→ **Job a**: Please count the lines in the entries below that contain the string "values", matching case exactly, and give only the number.
------ Quoted passage
Clorets
- Clorets Fresh
- Product type: Chewing gum
- Owner: Mondelez
- Country: United States
- Introduced: 1951; 75 years ago
- Previous owners: American Chicle Company > Adams Gum • Warner-Lambert > Pfizer • Cadbury Schweppes • Kraft > Mondelez

= Clorets =

Line of chewing gum and mints

Clorets is a line of chewing gum and mints introduced in 1951 and owned by Mondelez International. Clorets gum and candy contain Actizol, a proprietary ingredient that contains chlorophyll, which purportedly acts as an active ingredient to eliminate mouth odors. Clorets was originally owned by American Chicle, then by Warner-Lambert in 1962 under its Adams division until Pfizer took over in 2000. The Adams division was sold to Cadbury-Schweppes in 2002 and later became part of Kraft Foods after they acquired the company in 2010.
------------
------ Source material
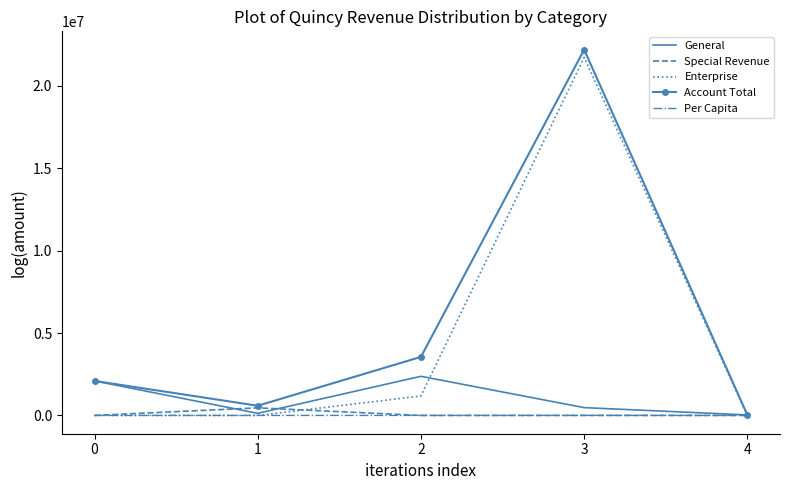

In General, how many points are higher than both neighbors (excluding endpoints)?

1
------------
------ Source material
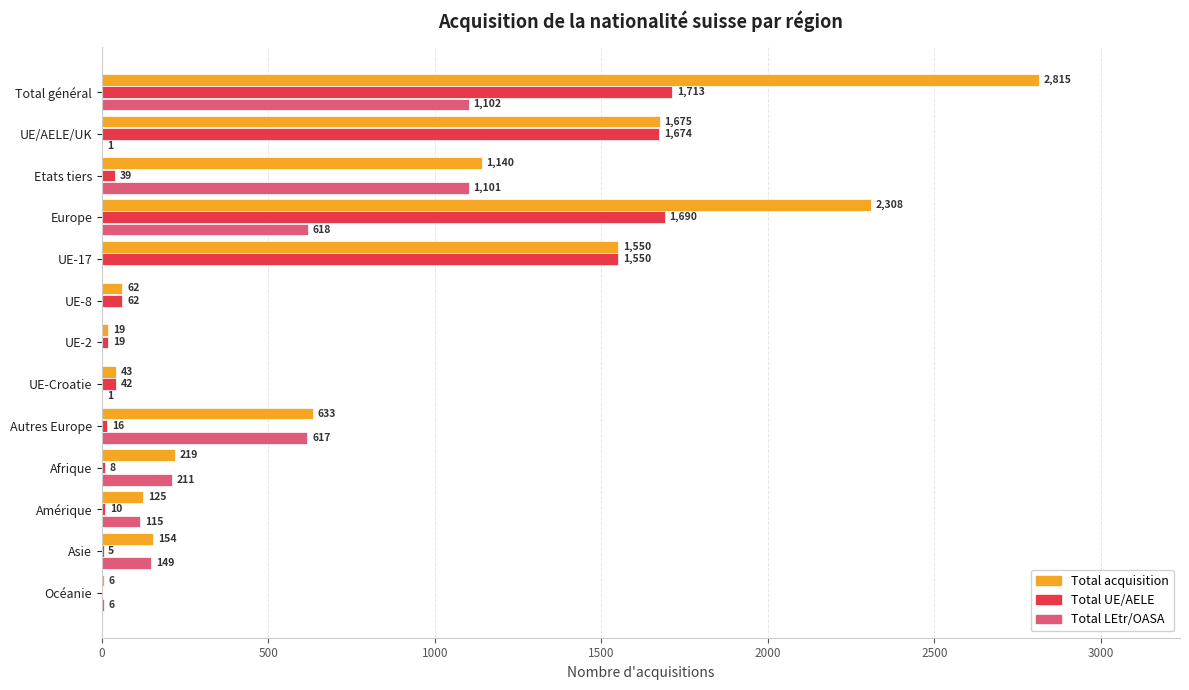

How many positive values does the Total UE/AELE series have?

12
------------
------ Source material
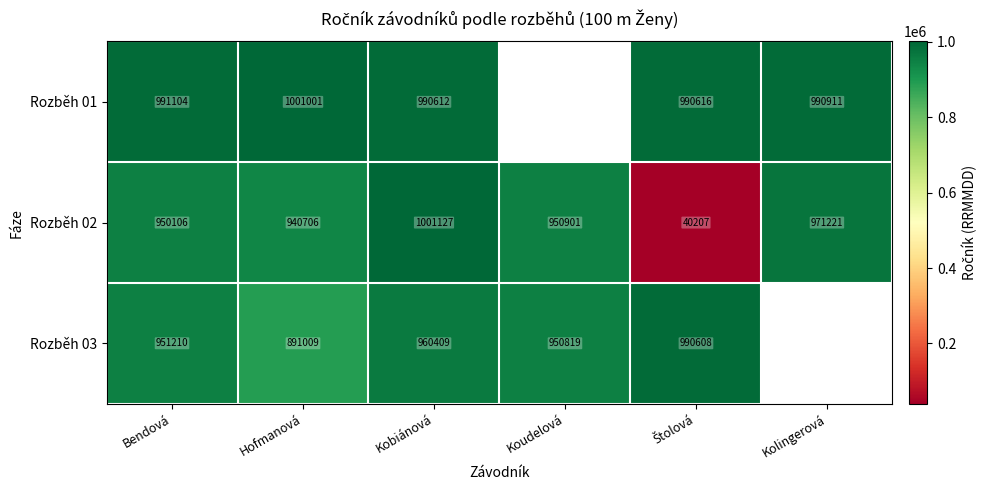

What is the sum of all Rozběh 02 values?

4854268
------------
→ **Job b**: According to the Clorets article, why does Clorets gum and candy contain Actizol?

→ **Exercise solution a**: 2

→ **Exercise solution b**: Actizol is a proprietary ingredient that contains chlorophyll, which purportedly acts as an active ingredient to eliminate mouth odors.